* _WORK ITEM_: Could you return every line of the records below that contains the word "middle"?

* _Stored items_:

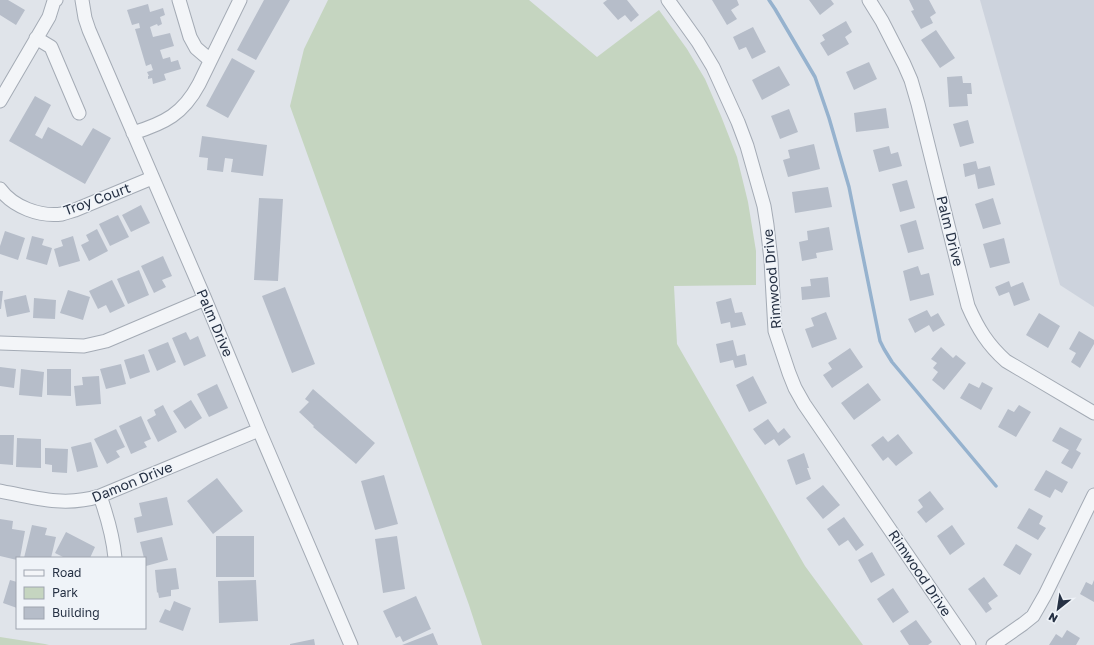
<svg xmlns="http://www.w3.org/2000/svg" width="1094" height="645" font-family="'Golos Text',sans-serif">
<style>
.built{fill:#cdd3dd}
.green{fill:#c5d5c0}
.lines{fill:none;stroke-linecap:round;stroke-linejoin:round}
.stream{stroke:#96b2ce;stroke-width:3.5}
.building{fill:#b6bdc9}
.minor-casing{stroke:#a4abb5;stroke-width:15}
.minor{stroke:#f3f5f8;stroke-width:13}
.labels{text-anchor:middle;stroke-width:3;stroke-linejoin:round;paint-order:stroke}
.street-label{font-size:14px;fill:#263144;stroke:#eff3f8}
</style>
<rect width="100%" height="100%" fill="#e0e4ea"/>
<path class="built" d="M980,0H1094V307L1060,285Z"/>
<path class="green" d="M328,0H529L597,57L659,10L687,49L705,79L721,116L737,157L748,202L756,251V285L674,286L677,344L805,566L863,645H482L469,605L290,106L304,49Z
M0,637L45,644L49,645H0Z"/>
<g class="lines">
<path class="stream" d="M769,0L775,9L815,77L829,118L849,187L880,341L884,349L892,362L996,486"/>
</g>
<path class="building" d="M0,0H8L25,10L16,25L0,15Z
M264,0H290L256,60L237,50Z
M607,0H627L639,15L631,22L625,15L618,20L603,3Z
M712,0H737L739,5L731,10L737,19L727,25Z
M809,0H831L834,4L820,15Z
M909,0H929L936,13L930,17L933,23L921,29L911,11L914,10Z
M148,4L150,12L163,8L165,15L160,17L162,24L158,26L157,24L150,27L153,37L170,33L174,46L160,50L163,59L170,57L171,62L178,60L181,69L164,74L166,80L153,84L152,78L148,79V76H149L147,72L153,70L151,64L146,66L135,29L140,28L139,23L132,25L127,10Z
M846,21L852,32L845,37L849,44L828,56L820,43L825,40L822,35Z
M753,27L766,52L752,59L746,47L739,50L733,37Z
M936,30L955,58L940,68L921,40Z
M232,58L255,71L228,118L206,106Z
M869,62L877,79L854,90L846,72Z
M779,66L790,85L762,100L752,80Z
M962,76L963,83H971L972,94H967L968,106L949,107L947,77Z
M35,96L51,105L35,135L42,139L48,127L82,146L93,128L111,138L85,184L9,141Z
M886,108L889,128L856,132L854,113Z
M789,109L798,132L780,139L771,116Z
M968,120L974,143L960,147L953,124Z
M202,136L267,145L263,176L231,172L233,159L225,158L223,172L207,170L208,158L199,157Z
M814,144L820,169L788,177L783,160L790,158L788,150Z
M889,146L891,154L898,152L902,166L879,172L873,150Z
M976,161L978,169L990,166L995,185L978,189L975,174L965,177L963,164Z
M907,180L915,208L900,212L892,184Z
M828,187L832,207L795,213L792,192Z
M259,198L283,199L278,281L254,280Z
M993,198L1001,224L983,229L975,204Z
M141,205L150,223L131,232L122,215Z
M118,215L129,237L110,246L99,224Z
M916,220L924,249L908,253L900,225Z
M829,227L833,250L816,253L817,258L802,261L799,242L808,240L807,231Z
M97,229L108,251L89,261L81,245L89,241L86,235Z
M5,231L25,238L18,260L0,254V246Z
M32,236L44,239L42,245L52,248L47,265L26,259Z
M73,236L80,261L59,267L54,249L63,246L61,240Z
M1004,238L1010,263L990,268L983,244Z
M163,256L172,276L162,280L166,287L154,293L141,266Z
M918,266L921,275L929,273L934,295L910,301L903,271Z
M139,270L149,295L128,304L117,279Z
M828,277L830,297L802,300L801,287L811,286L810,279Z
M112,280L125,306L110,313L106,305L98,309L89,291Z
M1009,281L1011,287L1023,282L1030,300L1014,306L1009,292L999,296L995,287Z
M285,287L315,364L292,373L262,296Z
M68,290L90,297L83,320L60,313Z
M0,291H3L1,309H0Z
M26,295L30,312L7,317L4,300Z
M34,298L56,300L55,319L33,318Z
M731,298L735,313L742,312L746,325L731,328L730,322L721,324L716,302Z
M927,310L931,317L938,313L945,325L933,332L929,325L915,333L908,319Z
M826,312L837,339L812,348L805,329L814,326L811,318Z
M1039,313L1060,326L1048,348L1026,335Z
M1079,331L1094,340V344L1080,368L1071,362L1076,353L1069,349Z
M186,332L190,340L198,336L206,356L184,366L172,338Z
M733,340L737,356L745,354L747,365L735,368L733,360L720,363L716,344Z
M168,342L176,362L157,371L148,350Z
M941,347L953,358L956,355L966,363L944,390L932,380L938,372L933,368L937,363L931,359Z
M850,348L863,367L832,388L823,375L832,369L828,363Z
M144,354L150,372L130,379L124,360Z
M121,364L126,384L106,389L100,369Z
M0,367L16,369L14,388L0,386Z
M21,369L44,372L42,397L19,395Z
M47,369H71V396L47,395Z
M99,376L101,404L76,406L74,386L83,385L82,377Z
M753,376L767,403L749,412L736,385Z
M982,382L993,388L981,410L960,398L969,383L979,388Z
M868,383L881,400L854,420L841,403Z
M217,384L228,408L209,417L197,394Z
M313,389L375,443L356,464L313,427L314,426L299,412L309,402L305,399Z
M191,400L202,418L185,429L173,411Z
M163,405L177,432L158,442L147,420L156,415L154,410Z
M1019,405L1031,412L1016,437L998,427L1008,409L1014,412Z
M141,416L151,439L144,442L147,447L131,454L119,426Z
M768,419L778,433L784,428L791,437L779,446L774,439L765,445L753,429Z
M1060,427L1082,439L1076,450L1081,453L1072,469L1061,463L1069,450L1052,441Z
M116,429L125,447L116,451L120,457L107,464L94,439Z
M898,434L913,453L896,466L888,457L883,461L871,445L883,436L888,442Z
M0,435H14L13,465L0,464Z
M17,438L41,439V468L16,467Z
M91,442L98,467L77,472L71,447Z
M45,448L68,449L67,473L52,472V465L45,464Z
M804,453L809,468H807L811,479L796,485L787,460Z
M1046,470L1068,482L1062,493L1055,489L1050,498L1034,490Z
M384,475L398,524L375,530L361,481Z
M217,478L243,511L213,534L187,501Z
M823,485L840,505L823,519L806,498Z
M930,491L944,509L926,523L917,512L923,507L918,500Z
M167,497L173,525L137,533L134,518L142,516L139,503Z
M1029,508L1043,516L1039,524L1046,528L1038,540L1017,528Z
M844,517L864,545L856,551L848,540L839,546L827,529Z
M0,519L13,521L12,529L25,531L20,558H17V560L0,556Z
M32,525L47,528L45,535L56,537L51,558H24Z
M952,525L965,544L950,555L937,536Z
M66,532L95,547L90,558H65L55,553Z
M216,536H254V577H216Z
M397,536L405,589L383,593L375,539Z
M162,537L168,560L146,566L145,558H144L140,542Z
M1016,544L1032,554L1020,575L1003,565Z
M872,552L885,575L871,583L858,560Z
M176,568L179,589L171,590V596L159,598L158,592L157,593L155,570Z
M984,577L998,596L988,603L992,609L986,613L968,589Z
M10,580L17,582V608L3,603Z
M256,580L258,621L219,623L218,581Z
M1094,580V602L1080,594L1086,582L1092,585Z
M893,588L909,612L893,623L877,599Z
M416,596L431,629L403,642L400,636L396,638L383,611Z
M174,601L191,608L183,631L159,622L165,609L170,611Z
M916,620L932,642L928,645H909L900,631Z
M1067,630L1080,638L1076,645H1049L1056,634L1062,638Z
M433,633L438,645H402Z
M314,639L315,645H290V644Z"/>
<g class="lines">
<defs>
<path id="minor" d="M82,0L85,18L89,30L205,299L259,430L351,645
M179,0L190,37L196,48L210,60
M668,0L698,42L713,67L738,122L747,146L764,206L767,225L771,260L775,331L789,373L795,388L804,404L969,645
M869,0L882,21L904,64L911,80L918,104L968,306C978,329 988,345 1006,361L1094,413
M36,38L51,47L79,113
M0,101L49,17L54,1L56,0
M133,133C165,123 183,114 199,84L240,0
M0,189C13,207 40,217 62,214C66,213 71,211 75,210L152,178
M0,343L84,346L106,341L205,299
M0,491C35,498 65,507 100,496L259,430
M100,496C107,516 113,536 115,558
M993,645L1023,624L1033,616L1045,595L1094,495"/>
</defs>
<use href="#minor" class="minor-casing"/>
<use href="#minor" class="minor"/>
</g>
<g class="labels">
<g class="street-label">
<text transform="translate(97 199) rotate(-20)" y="5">Troy Court</text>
<text transform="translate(950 231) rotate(76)" y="5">Palm Drive</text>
<text transform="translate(772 279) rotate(-95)" y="5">Rimwood Drive</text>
<text transform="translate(215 323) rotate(67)" y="5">Palm Drive</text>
<text transform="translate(132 482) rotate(-22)" y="5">Damon Drive</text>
<text transform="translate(920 573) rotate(56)" y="5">Rimwood Drive</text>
</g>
</g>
<rect x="16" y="557" width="130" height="72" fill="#eff3f8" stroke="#9fa5b0"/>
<rect x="24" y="570" width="20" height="6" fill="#f3f5f8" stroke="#9fa5b0"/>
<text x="52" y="577" font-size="12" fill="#263144">Road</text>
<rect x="24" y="587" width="20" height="12" fill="#c5d5c0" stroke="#9fa5b0"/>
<text x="52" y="597" font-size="12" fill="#263144">Park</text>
<rect x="24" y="607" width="20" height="12" fill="#b6bdc9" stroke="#9fa5b0"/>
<text x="52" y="617" font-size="12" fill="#263144">Building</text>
<g transform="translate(1058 609) rotate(210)" stroke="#eff3f8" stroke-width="3" paint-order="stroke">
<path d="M0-3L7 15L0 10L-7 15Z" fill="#263144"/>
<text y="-6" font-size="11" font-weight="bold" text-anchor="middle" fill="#263144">N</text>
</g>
</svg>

* _YOUR SOLUTION_:
.labels{text-anchor:middle;stroke-width:3;stroke-linejoin:round;paint-order:stroke}
<text y="-6" font-size="11" font-weight="bold" text-anchor="middle" fill="#263144">N</text>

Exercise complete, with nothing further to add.